All the strain that is evident in the Shiants, the cutting of new fields out of the unproductive moor, the pressure of the increasing rents, the crowding of people in the houses, the desperation of those who had to survive on limpets, the robbing of the wreck, the back-breaking strain of gathering and burning the kelp for benefits which seemed to accrue more to the landlord than to those who were doing the work, all of that is reduced to the grim phrase: ‘mere cumberers of the soil’. Even now, at this distance, can anyone not feel indignant at the description? I feel like taking the shade of James Anderson (living in Edinburgh, dying in Essex, existing, I guess, somewhere in Purgatory), showing him the limpet pile and asking him what he might make of that.

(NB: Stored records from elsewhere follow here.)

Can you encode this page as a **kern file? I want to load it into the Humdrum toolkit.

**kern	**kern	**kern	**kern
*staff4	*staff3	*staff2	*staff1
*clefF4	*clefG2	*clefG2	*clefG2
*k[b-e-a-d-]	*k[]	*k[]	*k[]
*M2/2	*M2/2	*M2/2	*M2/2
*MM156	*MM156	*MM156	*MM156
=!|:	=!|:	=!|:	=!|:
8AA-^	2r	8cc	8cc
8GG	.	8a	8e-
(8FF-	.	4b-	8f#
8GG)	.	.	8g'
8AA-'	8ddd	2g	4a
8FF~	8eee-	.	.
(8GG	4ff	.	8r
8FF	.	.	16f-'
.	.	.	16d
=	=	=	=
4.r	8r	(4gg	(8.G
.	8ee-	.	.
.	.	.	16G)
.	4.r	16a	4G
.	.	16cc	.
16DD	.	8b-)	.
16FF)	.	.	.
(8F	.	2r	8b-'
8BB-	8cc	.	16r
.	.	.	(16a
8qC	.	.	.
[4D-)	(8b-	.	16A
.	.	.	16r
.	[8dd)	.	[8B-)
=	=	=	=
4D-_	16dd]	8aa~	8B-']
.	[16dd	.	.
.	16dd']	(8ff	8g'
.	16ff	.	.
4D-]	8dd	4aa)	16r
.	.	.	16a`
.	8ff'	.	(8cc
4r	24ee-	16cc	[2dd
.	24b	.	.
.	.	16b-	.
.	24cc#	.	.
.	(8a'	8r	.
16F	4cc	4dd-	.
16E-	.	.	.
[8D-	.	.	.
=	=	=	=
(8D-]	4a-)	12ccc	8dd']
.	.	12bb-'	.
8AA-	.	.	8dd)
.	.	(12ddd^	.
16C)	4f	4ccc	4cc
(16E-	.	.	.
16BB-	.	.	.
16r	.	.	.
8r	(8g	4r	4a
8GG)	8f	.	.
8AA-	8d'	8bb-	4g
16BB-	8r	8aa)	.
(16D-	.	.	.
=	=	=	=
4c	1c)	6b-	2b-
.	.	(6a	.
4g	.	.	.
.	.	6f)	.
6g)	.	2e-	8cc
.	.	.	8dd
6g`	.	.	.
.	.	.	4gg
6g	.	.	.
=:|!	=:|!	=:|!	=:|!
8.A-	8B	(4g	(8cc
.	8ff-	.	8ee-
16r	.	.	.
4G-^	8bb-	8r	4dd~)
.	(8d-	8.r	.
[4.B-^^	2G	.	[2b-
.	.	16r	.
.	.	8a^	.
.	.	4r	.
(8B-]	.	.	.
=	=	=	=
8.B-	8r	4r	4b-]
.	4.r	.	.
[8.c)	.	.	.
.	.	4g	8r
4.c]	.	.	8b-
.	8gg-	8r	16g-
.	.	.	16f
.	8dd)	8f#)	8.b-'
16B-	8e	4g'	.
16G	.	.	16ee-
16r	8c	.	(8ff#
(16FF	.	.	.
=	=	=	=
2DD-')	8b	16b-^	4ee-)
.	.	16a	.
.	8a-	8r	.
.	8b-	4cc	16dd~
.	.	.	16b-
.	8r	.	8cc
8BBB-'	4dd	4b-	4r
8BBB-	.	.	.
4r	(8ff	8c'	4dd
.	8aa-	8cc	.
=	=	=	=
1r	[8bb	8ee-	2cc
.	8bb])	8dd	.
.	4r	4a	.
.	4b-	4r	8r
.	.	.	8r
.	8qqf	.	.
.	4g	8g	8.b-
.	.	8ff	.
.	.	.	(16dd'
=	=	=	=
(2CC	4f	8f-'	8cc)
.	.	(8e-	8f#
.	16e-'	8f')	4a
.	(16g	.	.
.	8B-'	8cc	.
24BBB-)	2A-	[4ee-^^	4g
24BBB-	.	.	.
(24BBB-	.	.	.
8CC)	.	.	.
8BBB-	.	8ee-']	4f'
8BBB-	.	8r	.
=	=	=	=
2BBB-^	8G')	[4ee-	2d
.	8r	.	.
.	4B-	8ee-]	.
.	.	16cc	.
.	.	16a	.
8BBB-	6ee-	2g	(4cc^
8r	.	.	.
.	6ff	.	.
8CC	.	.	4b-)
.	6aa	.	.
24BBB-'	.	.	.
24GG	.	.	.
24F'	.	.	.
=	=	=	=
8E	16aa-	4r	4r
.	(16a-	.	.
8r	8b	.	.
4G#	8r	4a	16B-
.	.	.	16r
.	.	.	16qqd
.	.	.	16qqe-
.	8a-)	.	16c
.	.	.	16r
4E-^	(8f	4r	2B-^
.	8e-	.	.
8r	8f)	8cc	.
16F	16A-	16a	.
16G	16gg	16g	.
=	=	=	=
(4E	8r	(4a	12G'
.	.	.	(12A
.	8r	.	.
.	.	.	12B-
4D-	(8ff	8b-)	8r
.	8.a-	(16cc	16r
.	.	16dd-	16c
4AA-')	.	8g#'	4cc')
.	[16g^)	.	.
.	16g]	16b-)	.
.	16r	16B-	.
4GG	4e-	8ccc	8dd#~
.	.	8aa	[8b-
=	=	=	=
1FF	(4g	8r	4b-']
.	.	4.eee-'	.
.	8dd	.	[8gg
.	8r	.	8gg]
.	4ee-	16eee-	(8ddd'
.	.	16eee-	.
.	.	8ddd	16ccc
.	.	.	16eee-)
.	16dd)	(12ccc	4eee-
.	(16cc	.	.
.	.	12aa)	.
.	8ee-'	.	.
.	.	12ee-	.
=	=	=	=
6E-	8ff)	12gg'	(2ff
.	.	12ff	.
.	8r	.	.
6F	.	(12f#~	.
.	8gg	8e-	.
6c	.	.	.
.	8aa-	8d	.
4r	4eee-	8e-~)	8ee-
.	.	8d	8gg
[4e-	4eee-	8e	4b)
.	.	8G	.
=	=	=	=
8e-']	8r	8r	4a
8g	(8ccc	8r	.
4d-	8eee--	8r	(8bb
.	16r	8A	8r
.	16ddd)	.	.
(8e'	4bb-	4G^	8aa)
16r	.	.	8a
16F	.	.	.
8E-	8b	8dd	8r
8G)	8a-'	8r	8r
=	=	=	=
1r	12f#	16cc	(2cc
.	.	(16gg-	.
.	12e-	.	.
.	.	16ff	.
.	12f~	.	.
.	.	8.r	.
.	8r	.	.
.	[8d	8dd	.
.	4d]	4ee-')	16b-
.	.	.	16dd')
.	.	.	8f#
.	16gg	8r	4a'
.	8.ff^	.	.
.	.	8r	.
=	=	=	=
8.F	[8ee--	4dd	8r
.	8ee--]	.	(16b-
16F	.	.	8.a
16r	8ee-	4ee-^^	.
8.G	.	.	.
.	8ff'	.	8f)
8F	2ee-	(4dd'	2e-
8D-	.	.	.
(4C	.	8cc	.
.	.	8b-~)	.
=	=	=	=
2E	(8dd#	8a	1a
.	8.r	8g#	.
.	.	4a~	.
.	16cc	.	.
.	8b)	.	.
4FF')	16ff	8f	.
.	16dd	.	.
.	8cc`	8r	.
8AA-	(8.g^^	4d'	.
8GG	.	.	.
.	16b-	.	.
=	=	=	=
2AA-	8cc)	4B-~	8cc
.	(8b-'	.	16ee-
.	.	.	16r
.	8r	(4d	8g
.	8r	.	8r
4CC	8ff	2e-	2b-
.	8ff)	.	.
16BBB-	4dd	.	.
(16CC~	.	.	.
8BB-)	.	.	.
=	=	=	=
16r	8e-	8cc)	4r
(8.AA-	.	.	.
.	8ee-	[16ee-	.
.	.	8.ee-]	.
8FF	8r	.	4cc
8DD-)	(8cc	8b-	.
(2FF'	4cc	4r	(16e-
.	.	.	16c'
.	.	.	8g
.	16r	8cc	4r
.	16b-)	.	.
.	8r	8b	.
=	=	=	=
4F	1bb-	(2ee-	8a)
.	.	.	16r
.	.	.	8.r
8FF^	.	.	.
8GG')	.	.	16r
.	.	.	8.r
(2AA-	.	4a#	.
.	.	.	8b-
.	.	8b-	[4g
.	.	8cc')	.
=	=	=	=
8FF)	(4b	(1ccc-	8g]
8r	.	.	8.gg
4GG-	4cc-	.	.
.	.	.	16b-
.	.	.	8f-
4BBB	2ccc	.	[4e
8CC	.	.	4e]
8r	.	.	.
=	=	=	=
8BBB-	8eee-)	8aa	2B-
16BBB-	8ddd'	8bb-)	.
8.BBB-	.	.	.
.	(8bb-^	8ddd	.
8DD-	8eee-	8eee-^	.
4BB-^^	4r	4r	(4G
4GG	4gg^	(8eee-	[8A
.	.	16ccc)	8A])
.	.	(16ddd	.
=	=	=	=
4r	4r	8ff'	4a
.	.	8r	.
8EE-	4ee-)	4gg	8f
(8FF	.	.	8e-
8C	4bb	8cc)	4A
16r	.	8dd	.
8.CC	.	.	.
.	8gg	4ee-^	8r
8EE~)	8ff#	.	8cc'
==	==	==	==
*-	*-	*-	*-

Did he not grasp the reality of what that pile represented, nor imagine what that life might have been like?
No one now would tolerate living on the Shiants. People had come to understand the virtues of concentration, of agglomeration, of the division of labou
r, and none of those things were possible stuck out on the Shiants, where a man was forced to be his own ploughman, labourer, tanner, mason, shipmaster and butcher. The emptying of places like the Shiants was the product of a profound change in the nature of economic life, in which the local is subsumed in a much larger system. Nowadays, it would be called globalisation.
The Shiants died. There are the faintest traces in people’s memories of who these departing Shiant Islanders might have been. Hughie MacSween, who had heard it from his uncle Malcolm or Calum MacSween, thought a man called Hector, Eachann, had lived at the south end of Eilean an Tighe. And, even more remotely, a whisper on the ether, a woman in Toronto, Allana Maclean, has posted on the Internet her own family tradition that her great-great-grandparents, Donald MacDonald and Janet McKinnon, or more possibly the parents of one or other of these, at some time in the last decades of the eighteenth century left the Shiants for Skye. But that tells you little. They are nothing more than names attached to absences.
The Shiantachs left not because people like James Anderson willed it – there is no evidence of a Shiant clearance in the classic sense – but because life was no longer tenable there, largely because the expectations of land and its productivity had risen. Human life on the Shiants had been founded on cyclicality, a kind of stasis in which each year, with luck, would be no worse than the one before. That is the meaning of the saying recorded by Alexander Carmichael: ‘Eat bread and twist bent, / And this year you shall be as you were last.’
But the idea of working capital, trade, expansion of markets; above all of growth, and an expectation of growth, of increasing demands, increasing expenditure, increasing comfort and increasing wealth, cannot be accommodated in such a system. For the capitalist, every year is a failure unless it is an improvement on the one before. For a while, places like the Shiants reacted. The population increased, the attempts were made to get a commercial crop of kelp, but the ceiling was soon reached and the new life could not be sustained here. The Shiants now became, for the first time, a back room, a place in which animals could be grazed, and where people were perhaps needed to look after them, but not really a scene for human habitation. The new society had to retreat from places in which the old had felt at home. Insularity was now a symptom of backwardness and isolation a kind of failure.